Software-based fault-tolerance for resilient parallel systems

Software-based fault-tolerance for resilient parallel systems
Sara Royuela and Alessio Medaglini

Cyber-physical systems provide a convenient way to represent complex systems like the use-cases targeted in the AMPERE project. The uncertainties derived from the interaction between the cyber and the physical worlds, together with the randomness in the environment, errors in physical devices and possible security attacks, may severely harm the dependability of these safety-critical systems.

AMPERE has developed a new fault-tolerance component that combines proactive monitoring and parallel replication in order to enhance the resilience and reliability of the system as follows:

  • The proactive monitoring mechanism, based on the observer design pattern, focuses on the early detection of symptoms that may cause either silent faults or erroneous results, by monitoring critical variables using specifically defined predicates.
  • The parallel replication mechanism, based on the OpenMP tasking model, focuses on the detection of erroneous results by defining the functionalities to be replicated in parallel, and the threshold and variables to check in a consensus-and-voting process.
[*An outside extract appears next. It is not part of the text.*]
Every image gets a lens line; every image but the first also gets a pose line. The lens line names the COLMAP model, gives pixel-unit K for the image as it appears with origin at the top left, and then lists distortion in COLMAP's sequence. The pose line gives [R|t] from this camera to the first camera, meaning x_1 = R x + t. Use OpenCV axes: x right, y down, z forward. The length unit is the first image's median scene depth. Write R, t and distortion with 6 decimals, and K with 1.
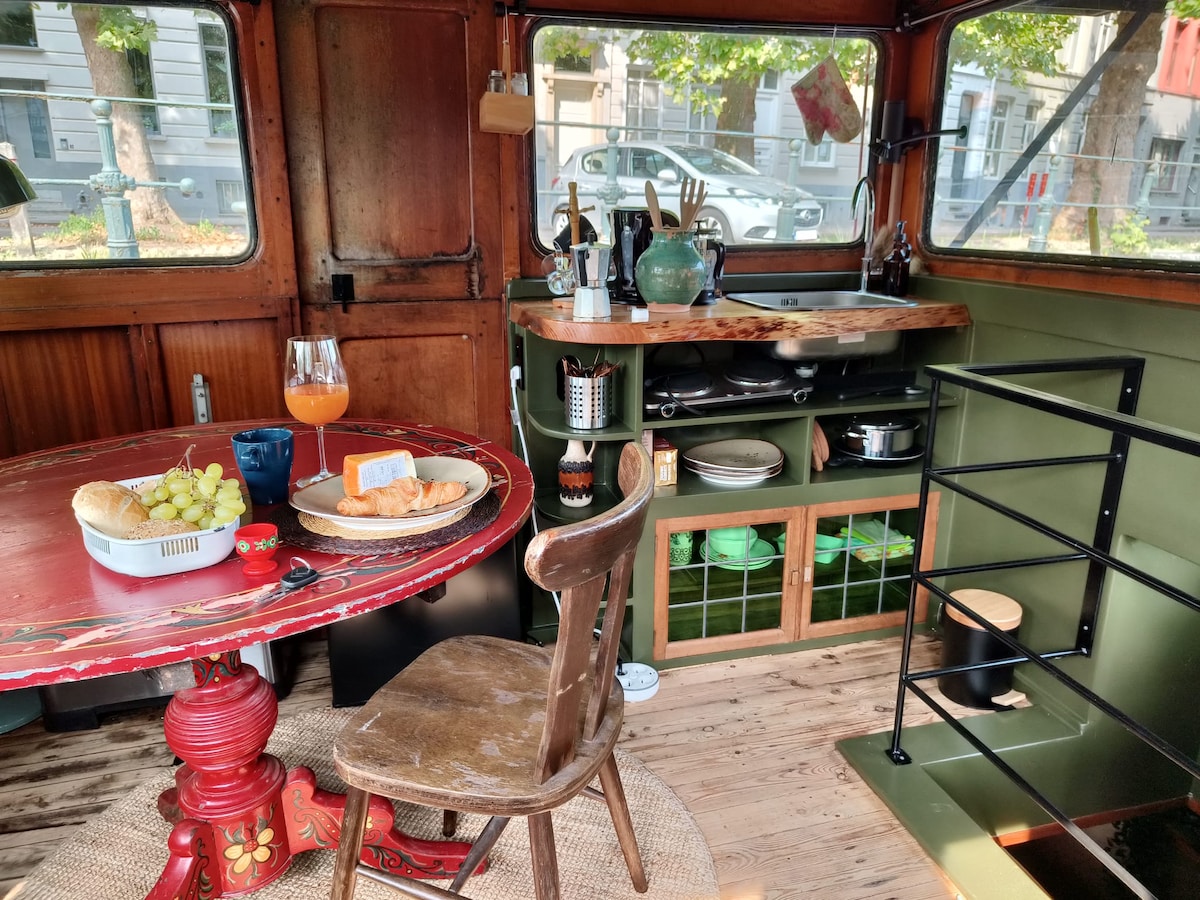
lens RADIAL K [[859.2, 0, 607.9], [0, 859.2, 446.9], [0, 0, 1]] dist [0.017886, 0.001633]
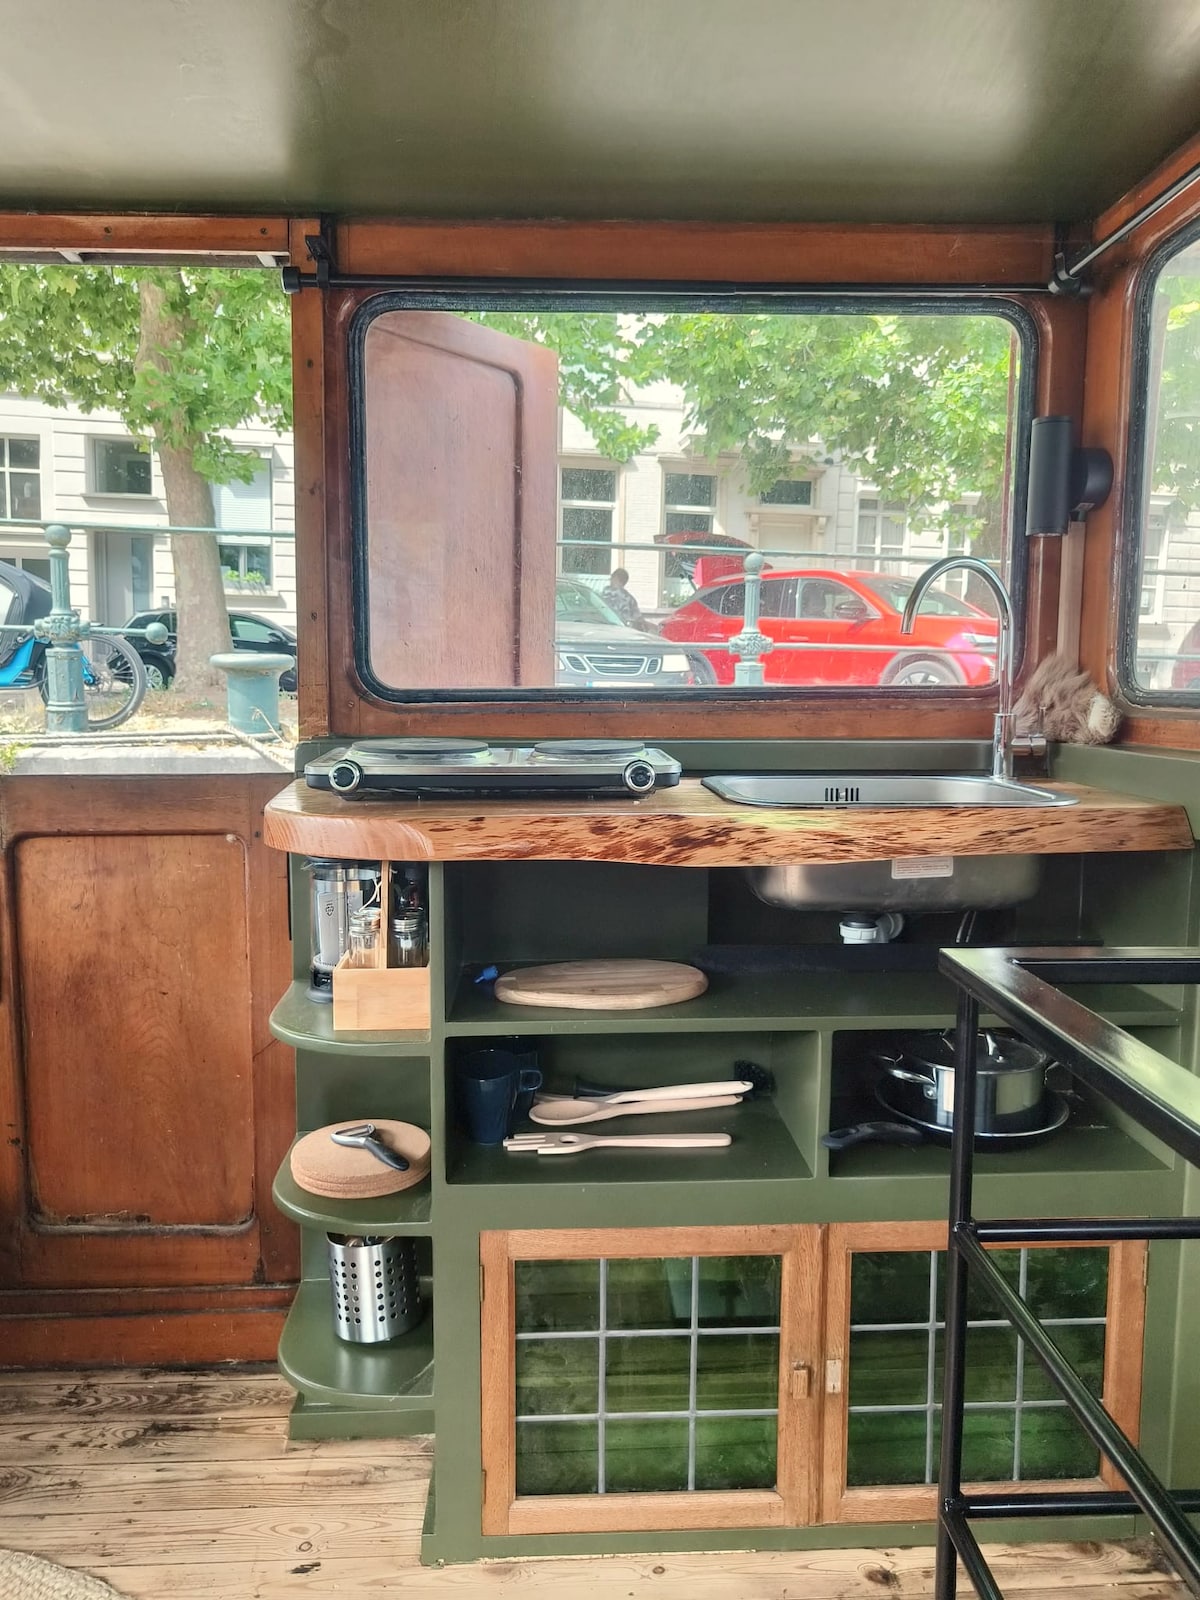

AMPERE has tested the capabilities of these mechanisms in isolation and also combined on top of the Obstacle Detection and Avoidance System (ODAS) provided by Thales and Università di Siena. The results (Fig. 1) show an accuracy no less than 70% when using the two mechanisms together, reaching almost 100% in some cases (this varies depending on the phase being replicated/observed, as different functionalities require detection of specific errors for each phase).  Furthermore, the results (Fig. 2) reveal the overhead introduced by the mechanisms is either negligible, in the case of the observer, or considerably reduced, in the case of the replicas, by using the available resources of the parallel architecture.

Accuracy of the resiliency mechanisms, in isolation and combined, for different phases of the ODAS use-cases
Fig. 1. Accuracy of the fault-tolerance mechanisms, in isolation and combined, for different phases of the ODAS use-cases.

 

Minimum overhead of the fault- tolerance mechanisms compared to the case without them.
Fig. 2. Minimum overhead of the fault-tolerance mechanisms compared to the case without them.

 

Overall, the fault-tolerance mechanisms developed in AMPERE can be used combined or in isolation depending on the objectives to optimize, i.e., accuracy, performance, scalability and programmability.